**DOCUMENT EXCERPT**
——

Analysts at the agency said they had felt pressured to make their intelligence reports on Iraq conform to Bush administration policies.
For months, a few C.I.A. analysts have privately expressed concerns to colleagues and Congressional officials that they have faced pressure in writing intelligence reports to emphasize links between Saddam Hussein's government and Al Qaeda.
As the White House contended that links between Mr. Hussein and Al Qaeda justified military action against Iraq, these analysts complained that reports on Iraq have attracted unusually intense scrutiny from senior policy makers within the Bush administration.
"A lot of analysts have been upset about the way the Iraq-Al Qaeda case has been handled," said one intelligence official familiar with the debate.
That debate was renewed after the disclosure two weeks ago by Dr. Mohamed ElBaradei, the head of the International Atomic Energy Agency, that the claim that Iraq sought to buy uranium from Niger was based partly on forged documents. The claim had been cited publicly by President Bush.
"The forgery heightened people's feelings that they were being embarrassed by the way Iraqi intelligence has been handled," said one government official who has talked with C.I.A. analysts about the issue.
The forged documents were not created by the C.I.A. or any other United States government agency, and C.I.A. officials were always suspicious of the documents, American intelligence officials said.

——

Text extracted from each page
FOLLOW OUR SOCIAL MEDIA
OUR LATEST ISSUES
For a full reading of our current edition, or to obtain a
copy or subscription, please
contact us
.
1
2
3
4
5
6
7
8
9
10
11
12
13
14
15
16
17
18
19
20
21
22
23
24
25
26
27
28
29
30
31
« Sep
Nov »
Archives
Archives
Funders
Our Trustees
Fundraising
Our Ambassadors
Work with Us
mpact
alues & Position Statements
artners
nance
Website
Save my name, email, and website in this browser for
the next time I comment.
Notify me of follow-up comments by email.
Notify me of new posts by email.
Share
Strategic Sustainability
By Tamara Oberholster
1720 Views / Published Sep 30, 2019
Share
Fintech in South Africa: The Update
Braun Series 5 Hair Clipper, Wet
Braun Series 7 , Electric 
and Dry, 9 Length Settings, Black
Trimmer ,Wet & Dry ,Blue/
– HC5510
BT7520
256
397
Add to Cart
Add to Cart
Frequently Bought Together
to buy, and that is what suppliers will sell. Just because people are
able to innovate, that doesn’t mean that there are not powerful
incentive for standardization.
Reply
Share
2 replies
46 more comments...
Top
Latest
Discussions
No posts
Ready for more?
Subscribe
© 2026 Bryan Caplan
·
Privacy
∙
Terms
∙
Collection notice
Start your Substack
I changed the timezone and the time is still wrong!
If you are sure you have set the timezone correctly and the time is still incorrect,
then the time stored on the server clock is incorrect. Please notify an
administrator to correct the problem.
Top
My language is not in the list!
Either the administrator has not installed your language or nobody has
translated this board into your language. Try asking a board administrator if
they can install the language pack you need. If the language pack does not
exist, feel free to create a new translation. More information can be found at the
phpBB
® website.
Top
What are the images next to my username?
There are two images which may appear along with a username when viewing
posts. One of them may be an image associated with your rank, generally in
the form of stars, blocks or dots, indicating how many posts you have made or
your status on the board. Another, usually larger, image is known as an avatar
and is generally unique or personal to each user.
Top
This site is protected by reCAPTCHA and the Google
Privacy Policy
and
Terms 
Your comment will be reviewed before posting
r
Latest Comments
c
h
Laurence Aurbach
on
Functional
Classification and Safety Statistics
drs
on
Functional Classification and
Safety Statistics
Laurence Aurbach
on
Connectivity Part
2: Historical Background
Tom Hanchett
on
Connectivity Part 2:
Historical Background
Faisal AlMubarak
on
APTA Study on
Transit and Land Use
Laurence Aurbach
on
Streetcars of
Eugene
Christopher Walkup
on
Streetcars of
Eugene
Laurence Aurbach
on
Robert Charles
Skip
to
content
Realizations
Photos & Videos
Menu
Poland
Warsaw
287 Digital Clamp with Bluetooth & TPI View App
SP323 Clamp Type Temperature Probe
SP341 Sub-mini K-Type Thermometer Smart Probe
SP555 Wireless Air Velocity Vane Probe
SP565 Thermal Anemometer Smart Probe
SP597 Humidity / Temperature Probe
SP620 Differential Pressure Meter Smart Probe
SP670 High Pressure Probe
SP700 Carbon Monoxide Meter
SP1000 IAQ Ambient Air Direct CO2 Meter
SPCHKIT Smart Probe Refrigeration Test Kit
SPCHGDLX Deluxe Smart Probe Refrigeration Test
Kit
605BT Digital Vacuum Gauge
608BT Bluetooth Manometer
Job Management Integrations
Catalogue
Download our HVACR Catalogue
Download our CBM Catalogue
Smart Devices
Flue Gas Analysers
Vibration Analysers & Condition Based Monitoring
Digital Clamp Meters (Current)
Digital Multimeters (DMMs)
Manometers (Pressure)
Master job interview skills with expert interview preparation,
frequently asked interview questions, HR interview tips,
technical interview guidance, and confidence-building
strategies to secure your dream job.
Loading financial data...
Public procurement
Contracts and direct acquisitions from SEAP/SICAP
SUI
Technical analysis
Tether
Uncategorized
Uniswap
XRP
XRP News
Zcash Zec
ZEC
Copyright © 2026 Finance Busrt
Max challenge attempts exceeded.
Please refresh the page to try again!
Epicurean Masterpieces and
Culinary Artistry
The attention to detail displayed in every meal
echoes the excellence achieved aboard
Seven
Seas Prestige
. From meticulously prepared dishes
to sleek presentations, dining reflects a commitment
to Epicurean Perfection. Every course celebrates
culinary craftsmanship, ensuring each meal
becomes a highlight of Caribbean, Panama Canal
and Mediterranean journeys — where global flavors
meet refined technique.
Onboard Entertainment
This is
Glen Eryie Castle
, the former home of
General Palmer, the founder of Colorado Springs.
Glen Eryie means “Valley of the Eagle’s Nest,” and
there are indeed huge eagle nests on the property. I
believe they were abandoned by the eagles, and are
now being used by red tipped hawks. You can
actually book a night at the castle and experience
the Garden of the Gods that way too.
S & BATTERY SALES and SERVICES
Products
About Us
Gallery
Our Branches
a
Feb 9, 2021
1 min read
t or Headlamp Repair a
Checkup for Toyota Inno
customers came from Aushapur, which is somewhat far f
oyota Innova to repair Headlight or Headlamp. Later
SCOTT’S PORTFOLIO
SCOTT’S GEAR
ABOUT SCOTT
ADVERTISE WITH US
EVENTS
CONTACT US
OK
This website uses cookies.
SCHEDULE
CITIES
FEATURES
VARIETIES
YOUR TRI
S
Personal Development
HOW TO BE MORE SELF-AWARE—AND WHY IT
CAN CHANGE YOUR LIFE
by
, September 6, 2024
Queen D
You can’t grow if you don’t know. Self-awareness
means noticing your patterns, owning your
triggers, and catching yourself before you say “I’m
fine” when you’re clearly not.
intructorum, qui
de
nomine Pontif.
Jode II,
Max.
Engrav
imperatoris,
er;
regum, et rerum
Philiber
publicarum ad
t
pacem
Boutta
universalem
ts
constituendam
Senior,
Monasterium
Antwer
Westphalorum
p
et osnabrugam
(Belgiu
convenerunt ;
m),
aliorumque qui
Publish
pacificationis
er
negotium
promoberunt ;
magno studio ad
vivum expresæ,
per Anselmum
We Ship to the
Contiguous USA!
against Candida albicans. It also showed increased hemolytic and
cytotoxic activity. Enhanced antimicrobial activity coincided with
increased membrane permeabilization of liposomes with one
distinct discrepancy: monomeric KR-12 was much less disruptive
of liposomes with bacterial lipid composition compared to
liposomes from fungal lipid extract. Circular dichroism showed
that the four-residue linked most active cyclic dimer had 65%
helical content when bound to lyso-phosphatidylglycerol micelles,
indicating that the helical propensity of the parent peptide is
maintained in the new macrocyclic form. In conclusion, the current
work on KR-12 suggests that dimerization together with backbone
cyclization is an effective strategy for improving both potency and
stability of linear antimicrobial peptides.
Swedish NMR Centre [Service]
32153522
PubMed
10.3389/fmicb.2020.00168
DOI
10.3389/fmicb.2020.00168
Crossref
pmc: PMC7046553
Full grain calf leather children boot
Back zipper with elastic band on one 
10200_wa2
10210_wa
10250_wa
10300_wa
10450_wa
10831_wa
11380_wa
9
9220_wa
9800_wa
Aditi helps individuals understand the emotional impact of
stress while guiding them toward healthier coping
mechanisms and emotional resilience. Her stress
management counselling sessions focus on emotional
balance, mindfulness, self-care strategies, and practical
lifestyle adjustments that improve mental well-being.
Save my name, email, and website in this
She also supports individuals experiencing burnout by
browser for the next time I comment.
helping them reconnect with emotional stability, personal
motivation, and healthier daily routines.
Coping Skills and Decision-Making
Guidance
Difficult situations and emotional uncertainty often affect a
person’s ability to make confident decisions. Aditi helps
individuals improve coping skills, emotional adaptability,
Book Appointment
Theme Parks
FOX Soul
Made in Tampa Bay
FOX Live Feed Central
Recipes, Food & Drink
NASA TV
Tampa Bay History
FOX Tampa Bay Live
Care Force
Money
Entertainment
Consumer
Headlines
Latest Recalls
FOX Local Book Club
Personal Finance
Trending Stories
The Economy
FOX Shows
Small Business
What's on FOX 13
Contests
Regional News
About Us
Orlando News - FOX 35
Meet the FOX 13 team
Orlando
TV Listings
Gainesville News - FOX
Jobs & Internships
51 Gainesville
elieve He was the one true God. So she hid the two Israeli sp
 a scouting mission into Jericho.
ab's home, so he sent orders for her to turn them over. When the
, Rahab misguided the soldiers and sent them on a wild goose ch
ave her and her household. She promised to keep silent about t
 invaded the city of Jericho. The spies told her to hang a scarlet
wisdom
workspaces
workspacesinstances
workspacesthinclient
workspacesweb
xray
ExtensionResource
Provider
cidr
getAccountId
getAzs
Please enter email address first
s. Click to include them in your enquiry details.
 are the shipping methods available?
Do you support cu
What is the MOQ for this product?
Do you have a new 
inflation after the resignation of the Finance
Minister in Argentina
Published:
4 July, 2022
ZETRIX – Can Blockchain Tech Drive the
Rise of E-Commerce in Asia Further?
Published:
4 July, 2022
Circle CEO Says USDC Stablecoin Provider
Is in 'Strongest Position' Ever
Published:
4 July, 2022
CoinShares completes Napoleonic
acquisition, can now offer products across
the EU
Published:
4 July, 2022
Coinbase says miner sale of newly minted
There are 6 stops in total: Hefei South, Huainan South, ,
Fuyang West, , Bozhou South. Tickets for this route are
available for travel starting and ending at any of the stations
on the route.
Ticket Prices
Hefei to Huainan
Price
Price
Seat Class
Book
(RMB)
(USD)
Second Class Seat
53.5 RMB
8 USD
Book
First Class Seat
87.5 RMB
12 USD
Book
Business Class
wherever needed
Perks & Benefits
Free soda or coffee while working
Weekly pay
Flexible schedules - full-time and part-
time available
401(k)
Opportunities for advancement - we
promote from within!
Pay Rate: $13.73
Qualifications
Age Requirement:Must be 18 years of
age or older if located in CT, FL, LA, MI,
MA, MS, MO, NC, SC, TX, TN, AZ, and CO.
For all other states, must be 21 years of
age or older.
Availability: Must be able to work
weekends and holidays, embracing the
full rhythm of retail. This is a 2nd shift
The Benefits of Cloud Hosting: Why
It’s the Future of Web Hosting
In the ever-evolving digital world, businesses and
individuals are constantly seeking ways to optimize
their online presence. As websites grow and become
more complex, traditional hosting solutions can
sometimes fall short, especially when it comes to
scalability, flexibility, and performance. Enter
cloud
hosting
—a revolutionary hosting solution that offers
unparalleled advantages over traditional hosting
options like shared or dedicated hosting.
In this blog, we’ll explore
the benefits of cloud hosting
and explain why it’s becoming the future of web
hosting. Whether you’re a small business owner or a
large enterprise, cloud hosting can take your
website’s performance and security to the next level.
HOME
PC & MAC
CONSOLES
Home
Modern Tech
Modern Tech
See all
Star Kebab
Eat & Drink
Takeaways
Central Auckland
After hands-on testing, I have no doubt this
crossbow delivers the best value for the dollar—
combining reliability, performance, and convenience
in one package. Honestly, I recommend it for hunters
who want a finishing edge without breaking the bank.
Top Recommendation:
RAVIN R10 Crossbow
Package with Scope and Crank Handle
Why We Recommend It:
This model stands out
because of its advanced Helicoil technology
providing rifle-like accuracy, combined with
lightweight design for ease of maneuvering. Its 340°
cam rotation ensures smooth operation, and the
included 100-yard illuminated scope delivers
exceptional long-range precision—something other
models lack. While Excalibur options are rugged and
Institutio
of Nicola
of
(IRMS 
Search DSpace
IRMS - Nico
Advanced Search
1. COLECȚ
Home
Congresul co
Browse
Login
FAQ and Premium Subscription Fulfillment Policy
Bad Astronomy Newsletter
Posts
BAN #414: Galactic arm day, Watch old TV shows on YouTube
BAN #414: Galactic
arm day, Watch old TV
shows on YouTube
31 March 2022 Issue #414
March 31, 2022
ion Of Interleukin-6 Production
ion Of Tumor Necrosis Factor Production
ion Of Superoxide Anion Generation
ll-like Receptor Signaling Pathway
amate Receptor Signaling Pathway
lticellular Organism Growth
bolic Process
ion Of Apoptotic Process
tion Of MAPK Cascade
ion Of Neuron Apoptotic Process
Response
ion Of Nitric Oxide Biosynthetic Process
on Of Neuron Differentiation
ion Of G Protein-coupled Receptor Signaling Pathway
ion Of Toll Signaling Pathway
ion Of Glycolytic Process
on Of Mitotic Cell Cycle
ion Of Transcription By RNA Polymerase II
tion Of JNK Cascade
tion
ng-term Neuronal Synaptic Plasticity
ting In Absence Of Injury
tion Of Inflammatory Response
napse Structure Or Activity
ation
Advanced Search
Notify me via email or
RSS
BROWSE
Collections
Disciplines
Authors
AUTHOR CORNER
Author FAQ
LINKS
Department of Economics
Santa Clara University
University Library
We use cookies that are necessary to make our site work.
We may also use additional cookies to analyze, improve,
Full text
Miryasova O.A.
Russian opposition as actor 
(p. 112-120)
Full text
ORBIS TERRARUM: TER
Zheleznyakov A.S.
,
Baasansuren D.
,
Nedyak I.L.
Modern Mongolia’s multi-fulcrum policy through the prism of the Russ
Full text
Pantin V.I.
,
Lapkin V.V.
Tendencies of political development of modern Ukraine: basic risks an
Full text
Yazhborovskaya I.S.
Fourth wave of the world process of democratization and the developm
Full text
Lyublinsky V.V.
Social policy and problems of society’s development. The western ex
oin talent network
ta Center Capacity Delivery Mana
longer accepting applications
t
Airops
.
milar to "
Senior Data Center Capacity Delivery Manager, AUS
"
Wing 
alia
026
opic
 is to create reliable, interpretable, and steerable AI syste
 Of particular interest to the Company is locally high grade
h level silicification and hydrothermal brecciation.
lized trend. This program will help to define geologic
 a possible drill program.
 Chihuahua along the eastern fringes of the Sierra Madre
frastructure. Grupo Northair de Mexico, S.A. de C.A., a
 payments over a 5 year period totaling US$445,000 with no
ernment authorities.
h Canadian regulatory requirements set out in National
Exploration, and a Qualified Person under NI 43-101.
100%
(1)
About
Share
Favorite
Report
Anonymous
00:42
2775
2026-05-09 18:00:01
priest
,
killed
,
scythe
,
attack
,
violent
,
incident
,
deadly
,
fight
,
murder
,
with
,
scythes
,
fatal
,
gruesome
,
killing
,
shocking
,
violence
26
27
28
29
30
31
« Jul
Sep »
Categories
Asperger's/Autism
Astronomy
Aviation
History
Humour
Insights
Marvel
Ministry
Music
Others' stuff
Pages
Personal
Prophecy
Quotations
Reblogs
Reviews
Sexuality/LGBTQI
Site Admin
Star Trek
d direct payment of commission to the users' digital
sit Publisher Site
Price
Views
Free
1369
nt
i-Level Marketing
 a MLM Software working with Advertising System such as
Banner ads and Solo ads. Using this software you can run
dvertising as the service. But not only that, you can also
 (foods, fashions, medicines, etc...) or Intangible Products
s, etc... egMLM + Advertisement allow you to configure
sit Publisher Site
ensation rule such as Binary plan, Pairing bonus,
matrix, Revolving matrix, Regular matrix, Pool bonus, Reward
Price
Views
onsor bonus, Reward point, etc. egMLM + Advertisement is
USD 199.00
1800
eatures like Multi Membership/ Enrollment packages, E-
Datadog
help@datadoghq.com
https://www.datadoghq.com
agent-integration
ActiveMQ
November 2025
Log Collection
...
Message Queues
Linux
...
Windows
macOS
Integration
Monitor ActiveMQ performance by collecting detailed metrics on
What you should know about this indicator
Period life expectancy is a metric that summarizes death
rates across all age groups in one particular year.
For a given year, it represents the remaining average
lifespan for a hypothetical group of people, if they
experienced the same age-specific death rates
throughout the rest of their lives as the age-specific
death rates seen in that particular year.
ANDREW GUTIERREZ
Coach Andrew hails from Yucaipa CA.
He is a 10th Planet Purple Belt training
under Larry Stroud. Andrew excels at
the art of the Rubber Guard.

——

**DESCRIPTION OF THE TASK**
Continue the report above on C.I.A. analysts and the handling of Iraq intelligence, starting after its final sentence.

**TASK ANSWER**
But the information still ended up being used in public by Mr. Bush. Intelligence officials said there was other information, which was deemed to be credible, that raised concerns about a possible uranium connection between Niger and Iraq.
Several analysts have told colleagues they have become so frustrated that they have considered leaving the agency, according to government officials who have talked with the analysts.
"Several people have told me how distraught they have been about what has been going on," said one government official who said he had talked with several C.I.A. analysts. None of the analysts are willing to talk directly to news organizations, the official said.
A senior official of the agency said no analysts had told C.I.A. management that they were resigning in protest over the handling of Iraqi intelligence. At the State Department, by contrast, three foreign service officers have resigned in protest over Mr. Bush's policies.
The official said some analysts had been frustrated that they had frequently been asked the same questions by officials from throughout the government about their intelligence reports concerning Iraq. Many of these questions concern sourcing, the official said.
The official added that the analysts had not been pressured to change the substance of their reports.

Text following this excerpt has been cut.